Research Projects & Publications
of Research Activities
The photochemical reaction that plants and photosynthetic bacteria use to capture the energy of sunlight occurs in pigment-protein "reaction centers." Bacterial reaction centers typically contain four molecules of bacteriochlorophyll (BChl), two bacteriopheophytins (BPh) and two quinones (QA and QB) bound to three polypeptides. Two of the four BChls are very close together. When this special pair (P) is excited with light, it passes an electron to the quinones by way of the neighboring BChl and BPh.
Our research group is using fast spectroscopic techniques and computational approaches to study the initial electron-transfer steps in reaction centers. A homebuilt Ti/S laser is used to excite a sample with pulses of light lasting less than 10-13 s. A second pulse of light probes the absorption spectrum of the sample as a function of time after the excitation. The spectrum changes as an electron moves from one molecule to another. The excited BChl dimer (P*) appears to transfer an electron to one of the neighboring BChls in about 3 ps, creating a radical-pair (P+BChl-). An electron moves from BChl- to a BPh in about 1 ps and from BPh- to QA in 200 ps. In addition to being very fast and efficient, these reactions have the unusual property of speeding up with decreasing temperature.

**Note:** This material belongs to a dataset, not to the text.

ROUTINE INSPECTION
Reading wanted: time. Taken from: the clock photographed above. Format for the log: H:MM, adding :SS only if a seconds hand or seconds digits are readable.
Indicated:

The reaction center provides an ideal system for addressing the general question of how enzymes work because the kinetics can be measured with high precision under a wide range of conditions in a protein with a well-defined structure, and because the initial reactions occur on a time scale that is amenable to molecular-dynamics simulations.
To explore the way in which pigment-protein interactions affect the energies of P+BChl- and P+BPh-, and thus control the rate, temperature dependence and specificity of electron transfer, we are measuring the energies and electron-transfer kinetics in bacterial mutants with amino acid substitutions near the pigments. Mutations of a particular tyrosine residue were found to change the rate and temperature dependence of the initial reaction dramatically. In a current project, the electrostatic symmetry of the protein is being modified by mutations of ionizable residues. A variety of computational approaches also are being used, including molecular dynamics simulations and electrostatics and quantum calculations. By combining accurate electrostatics and molecular dynamics calculations, it is possible to calculate the free energy surfaces of the reactant and product states as functions of the reaction coordinate and to identify vibrational motions of the protein that are coupled to the electron-transfer reactions. Comparisons of measured and calculated effects of mutations are used to refine the computational methods
We are also using experimental and computational techniques to study antenna complexes that absorb light and transfer energy to the reaction center. These are integral membrane proteins that typically contain 24 to 36 BChls. Topics currently under investigation include the extent to which excitations are delocalized over the entire complex, the manner in which excitations move from complex to complex, and the structural organization of the antenna complexes and reaction centers in the membrane.
In other recent work, we have used resonance Raman and IR spectroscopy to study the vibrational modes that are coupled to excitation of green fluorescent protein (GFP).
The lab recently has embarked on a new study of catechol-O-methyltransferase (COMT), an enzyme that plays important roles in inactivation of the neurotransmitter dopamine and other catechols, including catechol estrogens. COMT occurs in both soluble and membrane-bound forms. In addition, variants that differ only in the substitution of methionine at position 108 of the soluble protein or residue 158 of the membrane-bound protein occur commonly. The 108/158Met variant is unstable under physiological conditions, while the Val variant is stable. The instability of 108/158Met COMT appears to have serious consequences for individuals with chromosome 22q11.2-deletion syndrome (velocardiofacial syndrome), who are missing the COMT gene on one copy of chromosome 22. We are using a combination of experimental and computational techniques to explore the reasons why 108/158Met COMT is unstable, and to search for ways to stabilize the enzyme.